同僚の石川康宏教授(経済理論)との共著『若者よ、マルクスを読もう』(かもがわ出版)を6月に出した。『共産党宣言』『経済学・哲学草稿』などマルクス青年期の著作を往復書簡の形で解説。今後も『資本論』など続編を発表していくという。
「座標軸をなくした日本社会には、一本筋の通った左翼の存在が必要だと思う。今の若者は左翼アレルギーが強いが、ブルジョアジー出身のマルクスが弱者への友愛から連帯の思想を紡いでいったように、本来の左翼的知性とは熱くて柔軟なものだ」
とはいえ、礼賛だけの本ではない。「マルクスにどっぷりつかってきた」という石川教授と、違いを認め合いつつ進める対話は、左翼につきものだった党派対立をこえる実践の書としても読める。
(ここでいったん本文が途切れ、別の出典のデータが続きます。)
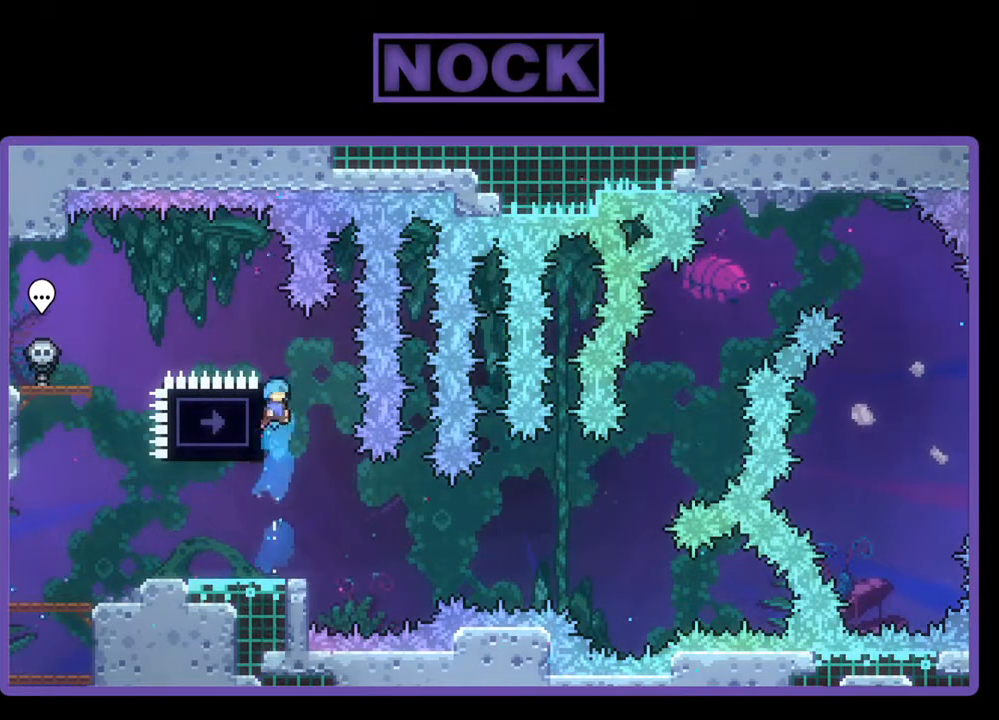
{"buttons": ["R2"], "events": [[33, "R2", "up"], [267, "DPAD_LEFT", "down"], [367, "R2", "down"], [500, "DPAD_LEFT", "up"]]}
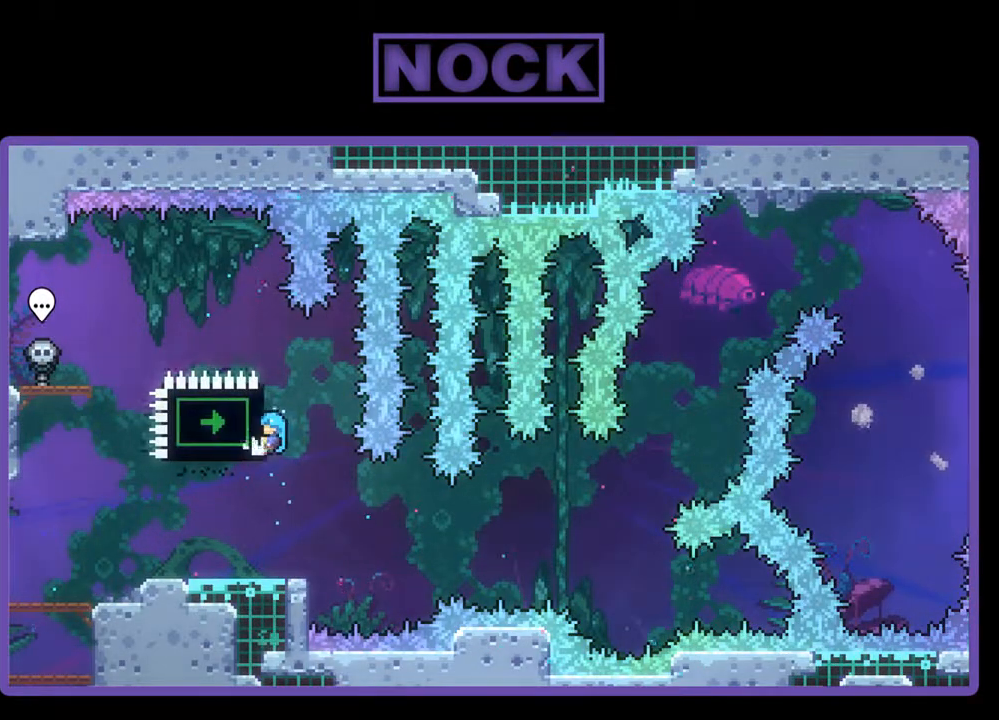
{"buttons": ["DPAD_LEFT"], "events": [[167, "R2", "up"], [300, "DPAD_LEFT", "down"]]}
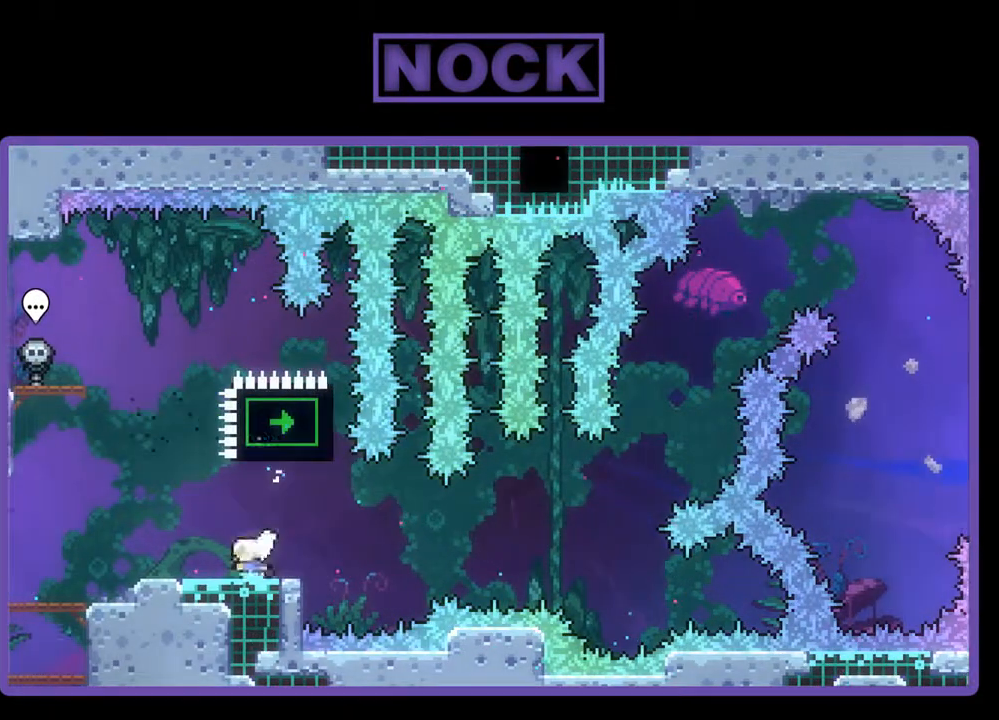
{"buttons": ["R2"], "events": [[200, "DPAD_LEFT", "up"], [267, "DPAD_RIGHT", "down"], [267, "R2", "down"], [367, "DPAD_RIGHT", "up"]]}
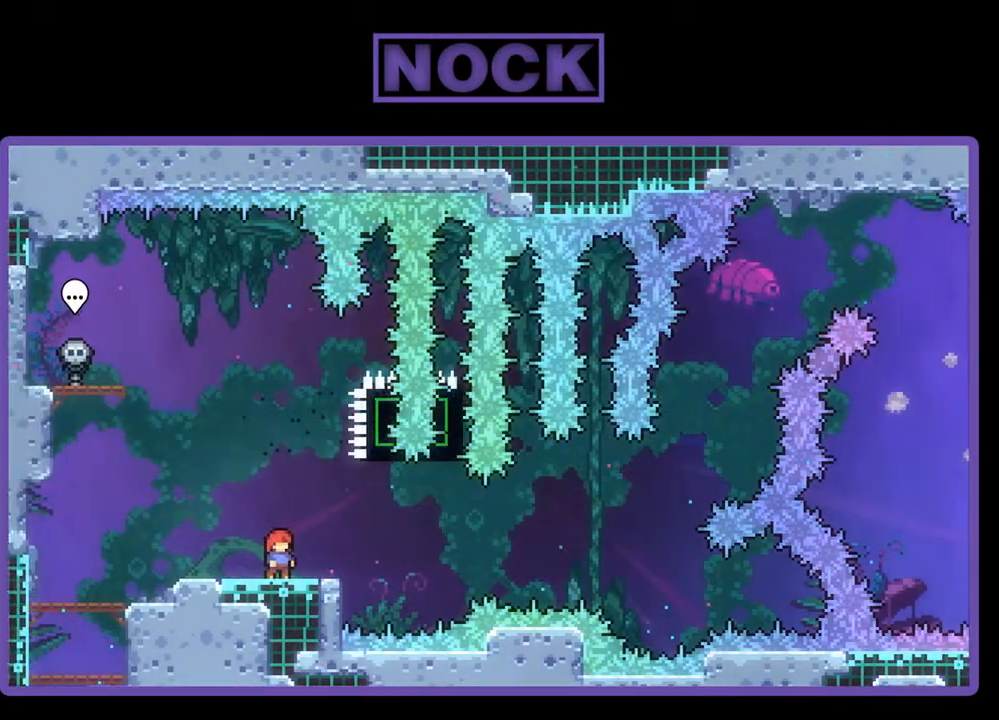
{"buttons": ["R2"], "events": [[67, "CROSS", "down"], [333, "CROSS", "up"]]}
マルクスを呼び戻そうとする思潮は欧州でも目を引く。近著『ポストモダンの共産主義』(ちくま新書)が話題を集めるスロベニア生まれの思想家ジジェクは、現代社会は環境破壊や遺伝子工学による倫理破壊などによって「世界の終わり」に達していると警告。それはマルクスの指摘した「実質なき主体性」に帰すものだとみる。
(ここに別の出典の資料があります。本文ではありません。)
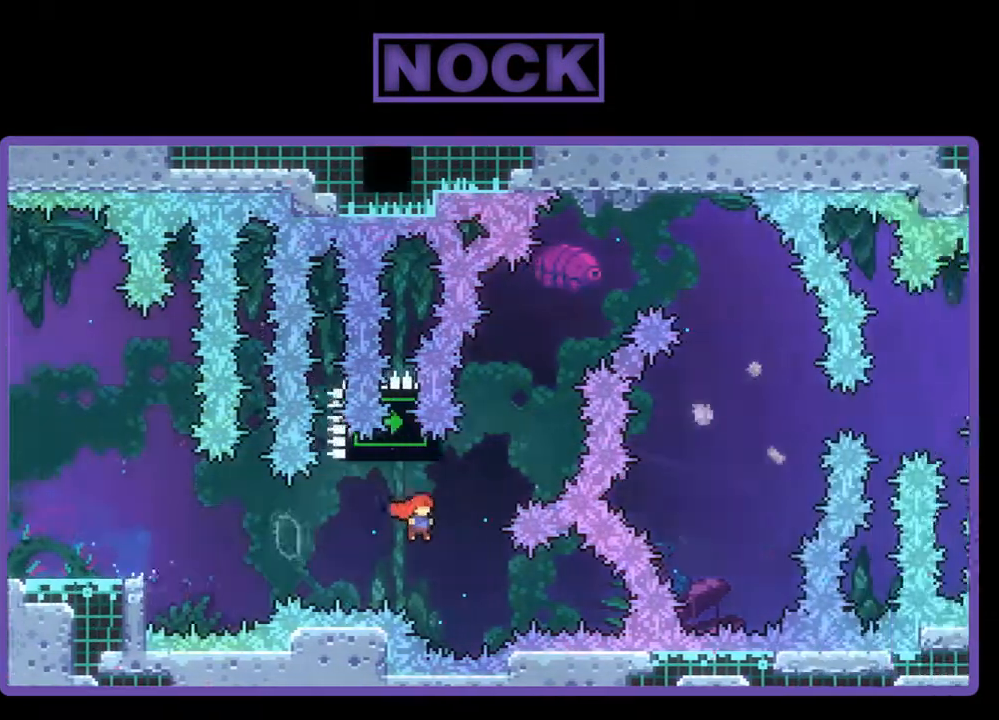
{"buttons": ["CROSS", "R2", "DPAD_UP"], "events": [[33, "CROSS", "up"], [100, "DPAD_UP", "down"], [133, "CIRCLE", "down"], [133, "DPAD_RIGHT", "up"], [267, "CIRCLE", "up"], [367, "CROSS", "down"]]}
6月に新訳『共産党宣言』(作品社)を発表した的場昭弘・神奈川大教授(経済思想)も確信を込めて言う。「千年、二千年単位で構想されたマルクスの世界観にとって、ソ連・東欧の失敗は序曲にすぎない。共産主義を求める波は今後も繰り返し訪れる」
新訳は、一文ごとの詳細な解説を含んだ付録資料が400ページに及ぶ。マルクスの著作は実はきちんと読まれてこなかった、と的場教授は考えるからだ。たとえばブルジョアジーが競争と自由をもたらしたことを評価した点。疎外された労働も一方で人々をつなぐ喜びの源だとした点。「マルクスの魅力は、矛盾をはらんだ二重性の豊かさにあるのです」
「豊かさ」は、6月に『経済学・哲学草稿』の新訳を光文社古典新訳文庫から発表した哲学者、長谷川宏さんが力を込める点でもある。学生運動のあと40年間、私塾で子どもたちに教えるかたわら研究を続けてきた。主著『資本論』よりも、『経済学・哲学草稿』が問題提起する人間と自然、社会との信頼関係のほうが、きわめて今日的なテーマとして身に迫ってきているという。
「政治解決できる問題など実際には少ない世の中で、一人ひとりがどう生きたらいいのか? マルクスが、人が地べたで生きていること自体に可能性と希望を見た意味は、深いと思う」
〇思想見極め選ぶ時代に
左翼政党の後退は著しい。なのにマルクスが読み直される状況について、近く現代書館から『労働者の味方マルクス』(仮題)を出す橋爪大三郎・東工大教授(社会学)は「アナーキーでクレージーな思想家も安全に受け入れられる時代になった」と話す。
「政権交代が起きたのが象徴的だが、労働者が革命を起こす前提が日本では完全に消滅した。マルクスも、社会改善のヒントを提供する一人になったということだ」
橋爪教授は、それをある意味での「進歩」と呼ぶ。思想の側に無理やり人々があわせるのではなく、信頼と納得ができる思想かどうかを人々が見極め選ぶ時代がやってきたというのだ。